Let’s not wait any further and look into the easiest ways through which you can grow a small forex trading account.
Easiest Ways to Grow a Small Forex Trading Account
1. Gain Live Trading Experience:
One of the best benefits that you can get through a small forex trading account is the experience of trading live. At first, you should start with demo trading to get accustomed and acquainted with the trading platform and understand the basics of trading.
However, look into switching to a real account as soon as you are ready, as it will help you understand how to control the perception of the market, which will ultimately lead to better trading outcomes. Traders need to minimize their emotions like greed and fear of the market, and this can be achieved only when you start trading real money and gain live trading experience.
2. Avoid Withdrawing from Your Forex Trading Account:
It is one of the most critical pieces of advice that will help you grow your small forex trading account. Avoid withdrawing money from your small forex trading account that you are trying to grow and earn profits.
You have to make sure that you keep all your profits and capital in your account and allow it to grow. When you show patience and maintain discipline with your small forex trading account, it will help grow the money in your account.
3. Do Not Overtrade:
Overtrading is when you open various leveraged trades with large sizes to earn more profits, which can also lead to high trading losses. When traders trade with small forex trading accounts, they often fall into the trap of overtrading.

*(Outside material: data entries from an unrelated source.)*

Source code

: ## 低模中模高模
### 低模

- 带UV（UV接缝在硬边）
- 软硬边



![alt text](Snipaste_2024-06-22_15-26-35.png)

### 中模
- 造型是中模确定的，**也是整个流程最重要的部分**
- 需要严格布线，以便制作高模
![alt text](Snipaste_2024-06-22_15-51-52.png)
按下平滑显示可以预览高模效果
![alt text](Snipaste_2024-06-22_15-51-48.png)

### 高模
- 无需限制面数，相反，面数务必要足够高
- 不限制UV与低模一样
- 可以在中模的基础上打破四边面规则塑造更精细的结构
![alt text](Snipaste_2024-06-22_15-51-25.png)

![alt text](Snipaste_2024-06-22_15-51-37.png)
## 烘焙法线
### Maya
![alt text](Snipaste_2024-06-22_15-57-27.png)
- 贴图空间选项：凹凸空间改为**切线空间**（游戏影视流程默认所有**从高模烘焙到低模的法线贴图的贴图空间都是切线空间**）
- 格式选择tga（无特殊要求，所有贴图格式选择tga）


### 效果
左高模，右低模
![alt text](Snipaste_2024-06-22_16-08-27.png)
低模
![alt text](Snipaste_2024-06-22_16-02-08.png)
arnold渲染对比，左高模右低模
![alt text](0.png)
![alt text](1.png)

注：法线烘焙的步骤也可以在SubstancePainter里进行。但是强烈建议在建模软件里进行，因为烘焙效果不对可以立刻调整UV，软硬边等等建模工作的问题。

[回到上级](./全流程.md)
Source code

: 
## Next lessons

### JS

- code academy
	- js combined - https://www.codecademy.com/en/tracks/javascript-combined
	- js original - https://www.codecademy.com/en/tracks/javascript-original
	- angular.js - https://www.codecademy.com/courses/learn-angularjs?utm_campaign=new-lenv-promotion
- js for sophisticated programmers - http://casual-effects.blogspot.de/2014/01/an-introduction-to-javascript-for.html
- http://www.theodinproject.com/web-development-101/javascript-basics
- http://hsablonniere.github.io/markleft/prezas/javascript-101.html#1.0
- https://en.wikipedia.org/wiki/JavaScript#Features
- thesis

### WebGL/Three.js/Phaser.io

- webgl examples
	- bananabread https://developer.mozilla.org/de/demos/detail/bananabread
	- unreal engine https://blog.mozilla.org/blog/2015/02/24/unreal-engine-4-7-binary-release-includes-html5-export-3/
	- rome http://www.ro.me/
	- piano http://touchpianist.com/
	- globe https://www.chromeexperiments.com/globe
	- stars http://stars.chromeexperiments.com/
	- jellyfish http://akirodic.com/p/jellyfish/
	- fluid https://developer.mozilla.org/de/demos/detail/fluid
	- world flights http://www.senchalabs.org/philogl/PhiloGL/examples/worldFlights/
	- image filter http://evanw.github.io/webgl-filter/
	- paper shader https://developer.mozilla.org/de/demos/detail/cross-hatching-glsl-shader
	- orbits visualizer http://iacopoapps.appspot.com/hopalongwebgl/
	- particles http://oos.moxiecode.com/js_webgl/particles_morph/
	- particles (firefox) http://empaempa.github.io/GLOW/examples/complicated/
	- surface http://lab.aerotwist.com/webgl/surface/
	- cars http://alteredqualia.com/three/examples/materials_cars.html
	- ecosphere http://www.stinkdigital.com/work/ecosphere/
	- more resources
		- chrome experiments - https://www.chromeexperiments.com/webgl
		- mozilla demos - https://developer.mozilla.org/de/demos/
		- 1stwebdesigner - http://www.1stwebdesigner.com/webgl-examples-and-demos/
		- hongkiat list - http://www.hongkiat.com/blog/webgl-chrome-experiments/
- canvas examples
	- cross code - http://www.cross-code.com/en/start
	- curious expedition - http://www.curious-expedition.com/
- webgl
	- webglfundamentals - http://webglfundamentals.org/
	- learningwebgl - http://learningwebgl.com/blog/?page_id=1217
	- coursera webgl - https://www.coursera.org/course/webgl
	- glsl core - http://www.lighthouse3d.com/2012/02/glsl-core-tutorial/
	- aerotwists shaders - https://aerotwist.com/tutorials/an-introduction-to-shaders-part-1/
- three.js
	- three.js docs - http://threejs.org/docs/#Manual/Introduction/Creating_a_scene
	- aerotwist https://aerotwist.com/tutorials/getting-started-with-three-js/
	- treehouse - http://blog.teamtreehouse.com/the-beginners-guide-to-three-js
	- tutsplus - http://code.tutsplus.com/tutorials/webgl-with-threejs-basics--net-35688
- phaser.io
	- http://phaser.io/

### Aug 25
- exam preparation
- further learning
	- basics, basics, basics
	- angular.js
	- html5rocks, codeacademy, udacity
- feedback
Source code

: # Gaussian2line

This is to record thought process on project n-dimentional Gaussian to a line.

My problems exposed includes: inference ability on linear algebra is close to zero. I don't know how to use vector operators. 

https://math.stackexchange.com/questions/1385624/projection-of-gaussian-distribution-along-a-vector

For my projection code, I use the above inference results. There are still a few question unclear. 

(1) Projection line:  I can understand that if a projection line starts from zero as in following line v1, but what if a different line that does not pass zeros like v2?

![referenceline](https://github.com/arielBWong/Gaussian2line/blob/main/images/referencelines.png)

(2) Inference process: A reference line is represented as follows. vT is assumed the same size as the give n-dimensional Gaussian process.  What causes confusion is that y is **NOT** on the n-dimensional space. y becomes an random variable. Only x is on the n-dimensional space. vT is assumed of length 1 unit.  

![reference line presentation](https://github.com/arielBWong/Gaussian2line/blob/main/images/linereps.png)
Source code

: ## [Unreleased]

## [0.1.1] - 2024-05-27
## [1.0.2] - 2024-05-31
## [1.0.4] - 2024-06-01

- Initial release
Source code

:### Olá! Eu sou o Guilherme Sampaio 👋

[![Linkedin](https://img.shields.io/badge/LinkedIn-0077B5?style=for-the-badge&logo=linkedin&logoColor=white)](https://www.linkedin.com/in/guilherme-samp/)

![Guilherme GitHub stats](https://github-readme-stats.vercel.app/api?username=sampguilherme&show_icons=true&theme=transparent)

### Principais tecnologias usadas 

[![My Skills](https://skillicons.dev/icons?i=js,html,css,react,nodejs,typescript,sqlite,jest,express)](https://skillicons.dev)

Traders, who have a limited budget for trading and small account size, often try to compensate by taking over-leveraged positions. However, this is what a trading disaster looks like, and taking too much risk may lead to heavy trade losses.
4. Trade High-Probability Trade Setups:
Traders with small trading accounts cannot afford the luxury of trading ordinary and mediocre trade setups. So, it is in the best interest that you trade only when your analysis shows that the trade setup has a high probability of success. The analysis of high probability trade depends on your trading strategy.
However, also make sure that you have a proper process in the plan so that your trades are ranked from low probability to high probability setups. This process may include various factors like technical factors, fundamental factors, and data positioning factors that can help traders determine whether they have got the perfect trade setup.
5. Set Your Risk Management Rules:
One of the most important ways to grow your small forex trading account is by clearly defining your risk management rules. When you do not have a proper risk management plan, there is a higher chance that you will blow your trading account, irrespective of whether it is a big trading account or a small trading account.
When it comes to trading forex, the risk is inevitable, and it is the only thing that traders may have control over. Hence, you must ensure that you have a clear set of rules to reduce your losses and increase your profits. So, define your risk management rules as soon as you start live trading, as it will give you more experience.
Trading forex is not as complicated as it may seem, and it is rather a good experience when you do it with the correct guidance. A small forex trading account can be turned into a big forex trading account by making good trading decisions, a growth mindset, and the right risk management approach. You can follow the tips covered in the article to get a headstart in your forex trading journey.